The "ARCHI Database" has just sent its subscribers and users a revealing email about yet another partnership for UK artefact hunters:
ARCHI SITE LOCATIONS
Many beautiful and historically significant coins and artefacts have been found and reported by archaeologists, field walkers and metal detectorists who have used the ARCHI database for their research. The 155,000+ UK archaeological sites listed in the ARCHI database also contains links to maps and aerial photographs enabling you to [...] pinpoint the exact locations of the sites recorded in the database on the ground [...].The data within ARCHI has been sourced from a wide range of publications ranging from specialist books to the "mainstream" archaeological journals such as Britannia, Council for British Archaeology Reports etc. Additionally, data has been sourced from archaeological surveys published by various Local Historical / Archaeological Societies and Field Groups.So, as can be seen this is a database of known "site locations" which can be targeted by those seeking "beautiful and historically significant coins and artefacts". Anyone still misled into thinking that the aim of "finding" them is for historical research will be surprised to learn "Archaeology UK" (the firm that runs this database):
have also teamed up with Time Line Auctions who have published their latest calendar of forthcoming Antiquities and Coins Auctions which we hope will also be of interest to you.
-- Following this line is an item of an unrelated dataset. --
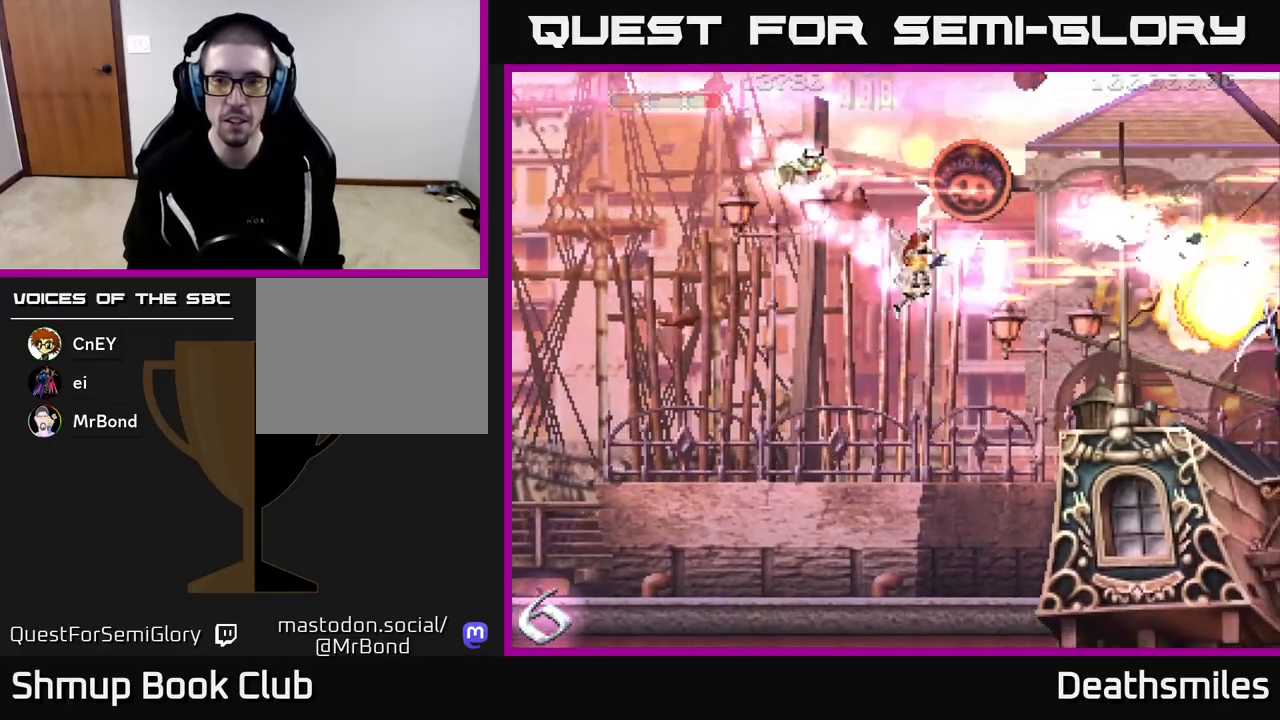
{"buttons": ["B", "DPAD_LEFT"], "events": [[67, "R2", "up"], [133, "DPAD_RIGHT", "down"], [283, "DPAD_RIGHT", "up"], [450, "DPAD_DOWN", "up"], [500, "DPAD_LEFT", "down"]]}
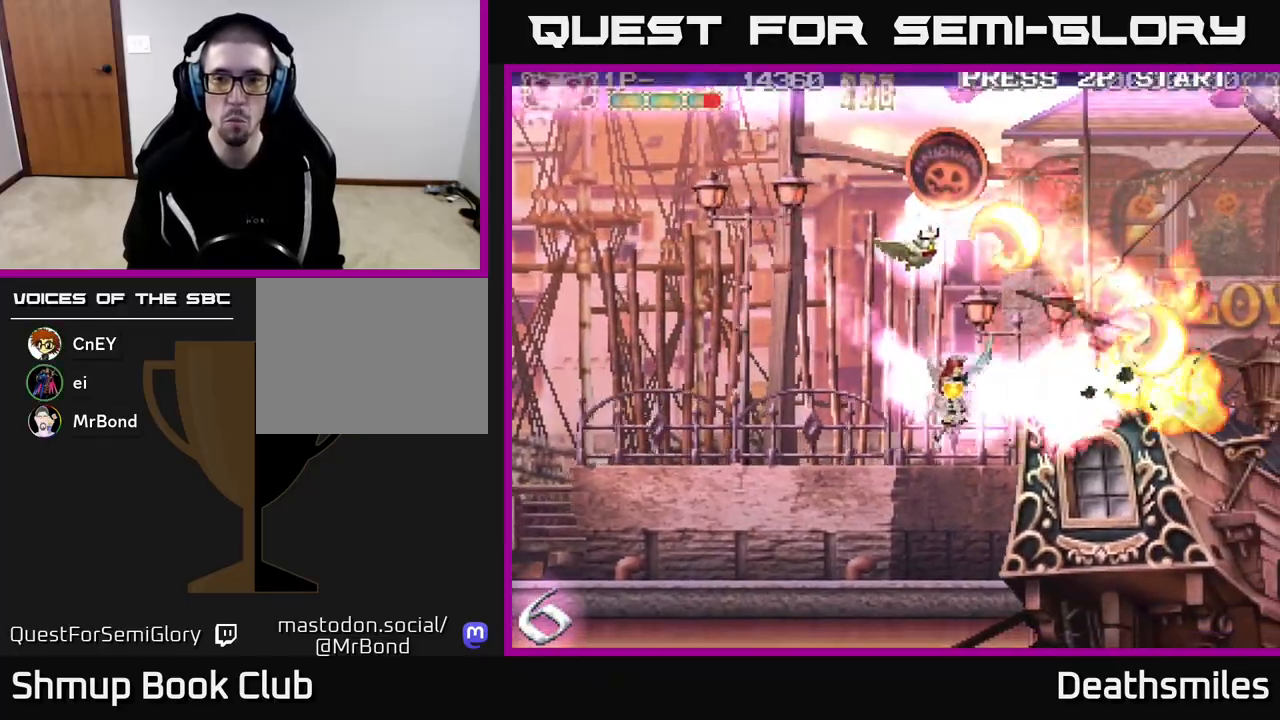
{"buttons": ["B", "DPAD_LEFT"], "events": [[150, "DPAD_LEFT", "up"], [267, "DPAD_LEFT", "down"]]}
And what would "be of interest" to a bloke with a metal detector who, thanks to having a database showing where hundreds of thousands of known archaeological sites can be found, can go out and find his own artefacts to collect? Well, the answer comes from Timeline Auctions in the same email:
We are currently inviting entries for our next catalogue sales and eAuctions of Antiquities and Coins. Entries must be received by the date in table below.we are buying... What a partnership, ARCHI trawls as much archaeological literature that it can get its paws on, extracts the data pinpointing likely 'productive' sites of interest to artefact hunters (euphemistically referred to as "amateur archaeologists with metal detectors"), the latter go out and find lots of "beautiful and historically significant coins and artefacts" which they send off to the house in Upmister which flogs them off with a lot of other stuff. Lots and lots of other stuff. I've discussed some of it on this blog.
So what kind of metal detectorist is going to take advantage of such a "partnership"? Is it responsible to target known sites, the location of which is extracted from archaeological reports, while at the same time artefact hunters REFUSE to allow publication of accurate findspot details of what they take from such sites? Is it responsible metal detecting to sell artefacts obtained in that manner alongside some of the other stuff that Timeline sells?
And its all legal and even does not contravene even the official "Code of practice for responsible Artefact Hunting in England and Wales" - but is it right, is it ethical? What do you think?